# START OF Source
Whong reports conversations with several WVU math faculty members, including John Goldwasser, who thinks that students’ mathematical talent can be awakened by a high-quality college program. “I’ve had students in my honors math classes who could be good students anywhere. And many of them didn’t know what their potential was before coming to my class,” Goldwasser told Whong. Goldwasser also mentions the essential belief, shared by many of us in the profession, that “a public university should help to create and shape values, not just reflect the things the majority of people already care about.”

### Magnetic skyrmions and hopfions.

Two kinds of nanoscale physical structures, magnetic skyrmions and hopfions, are attracting attention right now because of their possible application to data storage. Both structures exist inside magnets. We will focus on Hopfion rings in a cubic chiral magnet, contributed to *Nature* (November 22, 2023) by a team at Forschungszentrum Jülich (Fenshan Zheng, Nikolai Kiselev, Filipp Rubakov and collaborators), which reports the first realization of hopfions inside a single magnetic crystal. Getting an idea of what these experiments mean, and how they relate to topology, requires some background. Since skyrmions are simpler to describe, and are necessary ingredients and companions of hopfions, we’ll start there.

Inside a magnet, there is a magnetization vector at each point in space. A skyrmion is a localized 2-dimensional pattern of orientations of the magnetization vector; it is a kink in the magnetization vector field.

In this illustration the magnetization vector field points straight up everywhere, except within a disk. If you trace along the diameter of this disk, the magnetic field vector will gradually rotate clockwise, pointing straight down at the center and pointing up again when you get to the opposite edge. This kink cannot be removed by a continuous deformation –in physical terms, it would cost a lot of energy– and this stability is a topological phenomenon. To understand that, first imagine mapping the disc containing the skyrmion to a sphere about the origin in 3-space: each point of the disc maps to the vector representing the field at that point. Then following the vectors around concentric circles in the disc shows that each circle maps to a circle of latitude on the sphere.

You can imagine the map as stretching the disk over the sphere, with the center of the disk at the South Pole and the periphery at the North Pole. Topology teaches us that, holding the periphery fixed, this map cannot be continuously deformed so as not to cover the sphere. (In topological notation, it represents a non-trivial element of $\pi_2S^2 = Z$, the second homotopy group of the 2-sphere). The skyrmion is trapped in the field, just as a knot cannot be removed from a string if the ends are held fixed.

In a 3-dimensional magnetic solid, skyrmions usually appear aligned together in *skyrmion strings*.

Now for hopfions: a skyrmion string can be bent around to join itself and form a loop. If it is twisted one or more times in the process, the resulting 3-dimensional structure is a hopfion.
# END OF Source
# START OF Stored rows
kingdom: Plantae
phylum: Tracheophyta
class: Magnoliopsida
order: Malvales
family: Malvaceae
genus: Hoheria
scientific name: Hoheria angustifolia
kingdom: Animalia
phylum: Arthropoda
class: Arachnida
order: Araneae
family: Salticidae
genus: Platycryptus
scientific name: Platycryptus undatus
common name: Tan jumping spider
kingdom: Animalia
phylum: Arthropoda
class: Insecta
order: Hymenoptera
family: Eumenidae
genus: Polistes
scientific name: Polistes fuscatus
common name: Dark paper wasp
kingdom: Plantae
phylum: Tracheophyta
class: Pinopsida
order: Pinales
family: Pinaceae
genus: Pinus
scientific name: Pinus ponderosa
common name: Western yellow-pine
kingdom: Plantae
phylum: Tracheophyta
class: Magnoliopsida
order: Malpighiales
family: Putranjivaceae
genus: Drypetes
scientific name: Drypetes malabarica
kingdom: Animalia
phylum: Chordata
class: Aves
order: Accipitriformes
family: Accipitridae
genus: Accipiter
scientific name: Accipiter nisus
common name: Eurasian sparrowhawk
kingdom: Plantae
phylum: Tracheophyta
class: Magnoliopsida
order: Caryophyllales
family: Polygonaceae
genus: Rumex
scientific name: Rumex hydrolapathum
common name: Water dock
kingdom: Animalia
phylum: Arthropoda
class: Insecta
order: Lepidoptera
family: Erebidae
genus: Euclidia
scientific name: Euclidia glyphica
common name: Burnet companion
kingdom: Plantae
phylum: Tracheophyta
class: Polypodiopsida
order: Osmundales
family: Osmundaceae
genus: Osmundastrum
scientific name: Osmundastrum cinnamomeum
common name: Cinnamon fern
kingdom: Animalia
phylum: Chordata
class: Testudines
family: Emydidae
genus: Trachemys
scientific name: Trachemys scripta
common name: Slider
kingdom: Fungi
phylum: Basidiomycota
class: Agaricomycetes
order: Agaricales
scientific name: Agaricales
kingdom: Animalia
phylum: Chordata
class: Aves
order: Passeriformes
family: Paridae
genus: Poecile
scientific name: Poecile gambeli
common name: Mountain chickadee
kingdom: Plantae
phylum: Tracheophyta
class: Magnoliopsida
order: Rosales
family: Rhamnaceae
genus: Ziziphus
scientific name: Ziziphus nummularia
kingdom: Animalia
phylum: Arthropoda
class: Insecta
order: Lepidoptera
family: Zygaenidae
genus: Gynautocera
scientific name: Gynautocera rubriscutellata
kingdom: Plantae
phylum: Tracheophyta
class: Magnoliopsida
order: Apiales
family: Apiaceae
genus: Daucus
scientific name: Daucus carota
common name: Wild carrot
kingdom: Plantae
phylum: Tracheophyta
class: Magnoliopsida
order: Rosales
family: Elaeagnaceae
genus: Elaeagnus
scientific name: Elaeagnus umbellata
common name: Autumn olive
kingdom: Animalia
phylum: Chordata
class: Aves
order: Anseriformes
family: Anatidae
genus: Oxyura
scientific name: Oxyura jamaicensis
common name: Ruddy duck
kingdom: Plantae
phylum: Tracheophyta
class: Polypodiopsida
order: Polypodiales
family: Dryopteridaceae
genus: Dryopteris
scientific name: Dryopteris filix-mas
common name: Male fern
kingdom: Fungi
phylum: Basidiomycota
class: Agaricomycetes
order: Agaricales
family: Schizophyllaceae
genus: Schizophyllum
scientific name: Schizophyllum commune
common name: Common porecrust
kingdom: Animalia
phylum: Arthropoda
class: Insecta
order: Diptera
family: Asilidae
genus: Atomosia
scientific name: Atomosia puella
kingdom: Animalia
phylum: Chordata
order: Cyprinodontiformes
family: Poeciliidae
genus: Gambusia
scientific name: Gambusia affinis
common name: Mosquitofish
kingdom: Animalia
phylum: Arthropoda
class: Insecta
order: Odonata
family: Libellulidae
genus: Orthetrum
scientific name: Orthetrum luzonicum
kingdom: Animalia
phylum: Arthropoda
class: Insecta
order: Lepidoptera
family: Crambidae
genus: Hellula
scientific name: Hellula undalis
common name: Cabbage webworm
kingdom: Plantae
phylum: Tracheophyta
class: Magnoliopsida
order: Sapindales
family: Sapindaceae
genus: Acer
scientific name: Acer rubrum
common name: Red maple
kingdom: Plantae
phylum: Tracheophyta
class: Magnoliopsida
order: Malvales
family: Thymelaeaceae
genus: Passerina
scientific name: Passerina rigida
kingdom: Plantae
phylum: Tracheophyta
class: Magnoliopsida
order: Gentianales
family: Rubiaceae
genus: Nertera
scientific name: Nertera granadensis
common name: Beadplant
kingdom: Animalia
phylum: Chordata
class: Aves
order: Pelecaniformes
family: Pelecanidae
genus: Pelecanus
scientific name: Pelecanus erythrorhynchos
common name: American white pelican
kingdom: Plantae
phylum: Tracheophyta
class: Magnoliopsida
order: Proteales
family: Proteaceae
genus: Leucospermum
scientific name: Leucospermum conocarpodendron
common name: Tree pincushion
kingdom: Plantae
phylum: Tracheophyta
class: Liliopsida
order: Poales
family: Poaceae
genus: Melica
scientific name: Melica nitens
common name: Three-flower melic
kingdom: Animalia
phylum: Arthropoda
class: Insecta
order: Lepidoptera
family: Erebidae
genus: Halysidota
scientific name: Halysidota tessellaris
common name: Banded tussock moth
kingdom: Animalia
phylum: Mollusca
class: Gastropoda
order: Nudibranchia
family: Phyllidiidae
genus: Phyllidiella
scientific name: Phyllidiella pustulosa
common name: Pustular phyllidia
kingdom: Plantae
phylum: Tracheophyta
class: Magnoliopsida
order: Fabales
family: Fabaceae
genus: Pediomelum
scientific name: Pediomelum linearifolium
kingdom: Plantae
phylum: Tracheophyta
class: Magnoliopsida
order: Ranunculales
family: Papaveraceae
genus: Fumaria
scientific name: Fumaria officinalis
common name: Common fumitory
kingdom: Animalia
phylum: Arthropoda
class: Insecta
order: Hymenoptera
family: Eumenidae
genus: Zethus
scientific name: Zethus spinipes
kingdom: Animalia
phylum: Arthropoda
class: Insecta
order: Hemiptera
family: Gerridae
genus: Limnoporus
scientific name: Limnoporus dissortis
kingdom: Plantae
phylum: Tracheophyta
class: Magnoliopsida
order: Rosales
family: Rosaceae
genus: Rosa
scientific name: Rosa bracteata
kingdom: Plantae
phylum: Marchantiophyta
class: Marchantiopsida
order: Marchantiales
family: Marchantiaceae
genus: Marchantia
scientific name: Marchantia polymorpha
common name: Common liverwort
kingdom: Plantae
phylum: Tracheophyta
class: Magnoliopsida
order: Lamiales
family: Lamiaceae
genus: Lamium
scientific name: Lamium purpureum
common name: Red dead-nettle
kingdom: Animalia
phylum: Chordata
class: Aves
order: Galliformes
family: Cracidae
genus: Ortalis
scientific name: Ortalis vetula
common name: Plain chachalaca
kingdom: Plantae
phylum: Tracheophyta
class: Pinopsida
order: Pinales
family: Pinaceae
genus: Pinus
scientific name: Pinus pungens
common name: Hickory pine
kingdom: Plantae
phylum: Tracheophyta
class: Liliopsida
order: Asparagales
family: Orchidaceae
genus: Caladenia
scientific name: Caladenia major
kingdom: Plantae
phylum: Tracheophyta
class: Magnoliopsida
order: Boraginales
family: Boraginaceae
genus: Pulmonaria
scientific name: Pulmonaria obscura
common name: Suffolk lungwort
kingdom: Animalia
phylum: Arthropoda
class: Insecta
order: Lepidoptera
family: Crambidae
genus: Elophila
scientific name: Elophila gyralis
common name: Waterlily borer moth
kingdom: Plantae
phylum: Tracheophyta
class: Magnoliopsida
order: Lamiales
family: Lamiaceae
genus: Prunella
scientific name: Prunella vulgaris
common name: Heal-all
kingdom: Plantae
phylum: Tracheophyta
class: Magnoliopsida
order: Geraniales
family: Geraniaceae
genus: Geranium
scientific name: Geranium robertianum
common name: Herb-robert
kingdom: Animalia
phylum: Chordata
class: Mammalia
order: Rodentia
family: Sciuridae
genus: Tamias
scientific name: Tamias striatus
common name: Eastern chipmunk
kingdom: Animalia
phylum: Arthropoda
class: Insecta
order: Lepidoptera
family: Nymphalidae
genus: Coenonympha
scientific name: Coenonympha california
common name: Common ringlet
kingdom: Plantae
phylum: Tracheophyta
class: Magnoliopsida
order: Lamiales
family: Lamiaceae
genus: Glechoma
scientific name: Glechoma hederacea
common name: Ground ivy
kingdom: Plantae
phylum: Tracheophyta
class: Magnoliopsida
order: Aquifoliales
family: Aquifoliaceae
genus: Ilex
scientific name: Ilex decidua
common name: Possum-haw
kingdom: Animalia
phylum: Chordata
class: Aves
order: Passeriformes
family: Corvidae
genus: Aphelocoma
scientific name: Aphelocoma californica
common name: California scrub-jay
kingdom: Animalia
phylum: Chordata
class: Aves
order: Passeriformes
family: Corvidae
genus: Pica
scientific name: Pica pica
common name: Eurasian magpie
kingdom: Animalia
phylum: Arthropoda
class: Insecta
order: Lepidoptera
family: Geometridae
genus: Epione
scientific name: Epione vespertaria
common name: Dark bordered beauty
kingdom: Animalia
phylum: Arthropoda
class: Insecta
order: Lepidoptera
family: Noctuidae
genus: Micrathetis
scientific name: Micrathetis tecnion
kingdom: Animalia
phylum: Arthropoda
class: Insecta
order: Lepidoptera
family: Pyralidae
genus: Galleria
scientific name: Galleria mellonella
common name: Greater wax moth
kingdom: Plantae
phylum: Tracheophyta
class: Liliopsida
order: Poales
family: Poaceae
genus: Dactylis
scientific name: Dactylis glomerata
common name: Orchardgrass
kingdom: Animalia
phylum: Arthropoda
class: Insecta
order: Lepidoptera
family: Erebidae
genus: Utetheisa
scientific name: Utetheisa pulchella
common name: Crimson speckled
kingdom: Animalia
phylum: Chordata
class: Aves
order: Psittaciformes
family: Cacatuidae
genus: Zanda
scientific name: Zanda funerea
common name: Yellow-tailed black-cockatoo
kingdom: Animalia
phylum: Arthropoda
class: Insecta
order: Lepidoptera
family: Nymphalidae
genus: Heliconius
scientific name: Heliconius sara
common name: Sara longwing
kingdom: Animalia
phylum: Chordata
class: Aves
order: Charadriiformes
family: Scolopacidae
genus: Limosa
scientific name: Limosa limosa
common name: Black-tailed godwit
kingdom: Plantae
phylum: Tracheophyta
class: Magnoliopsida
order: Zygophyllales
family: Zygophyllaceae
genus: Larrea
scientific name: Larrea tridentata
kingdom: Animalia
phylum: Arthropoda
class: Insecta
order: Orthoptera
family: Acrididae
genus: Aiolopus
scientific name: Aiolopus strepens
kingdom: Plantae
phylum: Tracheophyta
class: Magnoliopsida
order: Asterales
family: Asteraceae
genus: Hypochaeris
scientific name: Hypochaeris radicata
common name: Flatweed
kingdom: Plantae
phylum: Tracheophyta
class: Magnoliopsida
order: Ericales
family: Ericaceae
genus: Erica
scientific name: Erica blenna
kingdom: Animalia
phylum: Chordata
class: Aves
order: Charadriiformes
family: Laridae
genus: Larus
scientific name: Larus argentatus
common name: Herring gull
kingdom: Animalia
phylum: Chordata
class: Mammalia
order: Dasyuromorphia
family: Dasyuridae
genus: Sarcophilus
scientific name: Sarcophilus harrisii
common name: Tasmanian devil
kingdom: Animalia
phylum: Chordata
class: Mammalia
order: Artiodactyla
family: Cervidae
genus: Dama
# END OF Stored rows
## Required task 1:
From the passage, reproduce the words that begin at "Now for hopfions: a" and stop after "is a hopfion.".
## Required task 2:
In the rows, take the lines that begin at the line that has "scientific name: Daucus carota" and stop after the line that has "genus: Schizophyllum". Replace "common name" with "vernacular name", leave everything else unchanged, and return only those lines.

## Right answer 1:
Now for hopfions: a skyrmion string can be bent around to join itself and form a loop. If it is twisted one or more times in the process, the resulting 3-dimensional structure is a hopfion.

## Right answer 2:
scientific name: Daucus carota
vernacular name: Wild carrot
kingdom: Plantae
phylum: Tracheophyta
class: Magnoliopsida
order: Rosales
family: Elaeagnaceae
genus: Elaeagnus
scientific name: Elaeagnus umbellata
vernacular name: Autumn olive
kingdom: Animalia
phylum: Chordata
class: Aves
order: Anseriformes
family: Anatidae
genus: Oxyura
scientific name: Oxyura jamaicensis
vernacular name: Ruddy duck
kingdom: Plantae
phylum: Tracheophyta
class: Polypodiopsida
order: Polypodiales
family: Dryopteridaceae
genus: Dryopteris
scientific name: Dryopteris filix-mas
vernacular name: Male fern
kingdom: Fungi
phylum: Basidiomycota
class: Agaricomycetes
order: Agaricales
family: Schizophyllaceae
genus: Schizophyllum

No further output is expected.